Confirmation of this view may be drawn from the 46th *280sect, of the sheriff’s Act of 1839 p. 34, which contains hints and memoranda of the sheriff’s duty in relation to landlords and tenants, and to other kindred subjects, separated from the magistrate’s. There, for brevity, reference is expressly made to the Acts of 1812 and 1817, and the sheriff is empowered to execute the duties required by them. Of course those Acts were still to be of force. If the magistrates Act of 1839 has provided a remedy so essentially different from that which before existed, as the omission of the notice before required must make it, then the sheriff has no direct authority to execute the new remedy — for the directions to the sheriff and the penalties to which he is subjected for disobedience, all expressly relate to the former statutes and the remedy provided by them.

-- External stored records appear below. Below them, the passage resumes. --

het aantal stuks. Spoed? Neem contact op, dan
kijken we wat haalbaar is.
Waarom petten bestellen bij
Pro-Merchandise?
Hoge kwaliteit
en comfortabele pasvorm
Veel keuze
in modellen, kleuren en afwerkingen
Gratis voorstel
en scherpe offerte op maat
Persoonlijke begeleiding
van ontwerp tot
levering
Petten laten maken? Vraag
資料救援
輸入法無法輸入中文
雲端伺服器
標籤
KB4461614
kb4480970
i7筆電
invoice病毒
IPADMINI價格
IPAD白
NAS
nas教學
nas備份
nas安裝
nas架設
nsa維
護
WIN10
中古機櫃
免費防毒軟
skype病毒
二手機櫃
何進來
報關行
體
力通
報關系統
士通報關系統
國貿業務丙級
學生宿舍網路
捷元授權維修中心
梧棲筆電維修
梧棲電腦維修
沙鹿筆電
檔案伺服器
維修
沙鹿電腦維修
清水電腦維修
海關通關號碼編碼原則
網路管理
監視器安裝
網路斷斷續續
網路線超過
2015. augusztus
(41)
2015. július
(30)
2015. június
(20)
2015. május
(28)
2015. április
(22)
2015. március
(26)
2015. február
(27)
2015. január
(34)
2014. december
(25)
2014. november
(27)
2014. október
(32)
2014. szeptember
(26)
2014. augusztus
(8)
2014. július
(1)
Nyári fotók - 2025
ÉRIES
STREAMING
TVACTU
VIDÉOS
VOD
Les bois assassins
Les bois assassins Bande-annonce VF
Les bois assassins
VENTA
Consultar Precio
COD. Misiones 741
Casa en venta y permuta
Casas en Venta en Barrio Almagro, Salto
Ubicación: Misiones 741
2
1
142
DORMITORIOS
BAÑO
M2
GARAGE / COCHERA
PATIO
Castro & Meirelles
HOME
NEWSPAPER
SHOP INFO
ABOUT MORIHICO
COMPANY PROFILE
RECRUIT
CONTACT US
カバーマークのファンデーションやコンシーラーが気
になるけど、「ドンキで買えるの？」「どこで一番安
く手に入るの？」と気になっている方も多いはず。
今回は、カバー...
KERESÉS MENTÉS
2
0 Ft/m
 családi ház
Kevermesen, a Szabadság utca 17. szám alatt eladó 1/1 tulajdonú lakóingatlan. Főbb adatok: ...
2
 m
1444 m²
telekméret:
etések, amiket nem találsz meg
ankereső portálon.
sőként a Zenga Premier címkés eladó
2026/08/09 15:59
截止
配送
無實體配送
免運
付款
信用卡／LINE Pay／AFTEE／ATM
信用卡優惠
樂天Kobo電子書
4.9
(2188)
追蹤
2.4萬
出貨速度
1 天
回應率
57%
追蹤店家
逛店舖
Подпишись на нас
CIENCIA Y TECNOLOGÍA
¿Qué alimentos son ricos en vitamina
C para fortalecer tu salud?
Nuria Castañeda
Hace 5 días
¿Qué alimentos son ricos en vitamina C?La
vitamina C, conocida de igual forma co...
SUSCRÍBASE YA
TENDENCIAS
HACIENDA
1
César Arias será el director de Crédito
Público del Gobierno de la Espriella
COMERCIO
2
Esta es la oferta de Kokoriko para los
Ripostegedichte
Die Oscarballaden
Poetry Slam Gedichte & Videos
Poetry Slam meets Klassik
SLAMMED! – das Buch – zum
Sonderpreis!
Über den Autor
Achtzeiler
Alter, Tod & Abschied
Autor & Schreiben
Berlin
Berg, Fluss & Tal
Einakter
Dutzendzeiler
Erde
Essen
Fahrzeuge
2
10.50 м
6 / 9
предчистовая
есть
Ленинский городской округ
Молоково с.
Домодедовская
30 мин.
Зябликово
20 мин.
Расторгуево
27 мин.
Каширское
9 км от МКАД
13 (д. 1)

The notice required by the Act of 1812 must be given after the expiration of the lease, and it has been argued that the delay occasioned by the ten days required for it, and the four more which must elapse before a trial, would subject landlords to injury from obstinate tenants holding over, especially serious in cases of short leases ; and that the consideration of this inconvenience must have induced the Legislature to dispense with the notice. But it should be remembered that the remedy introduced by the Act of 1812 is itself extremely summary and unexpensive compared with the resort to which landlords were before driven; that landlords still have the action of trespass and the right to double rent in cases of tenants holding over; and that the condition of explicit notice to quit, running for ten days, is not an unreasonable requistion, before a landlord shall' adopt a remedy unknown to the common law, and sometimes subject to abuse in the hands of the inferior tribunal, which administers it without appeal.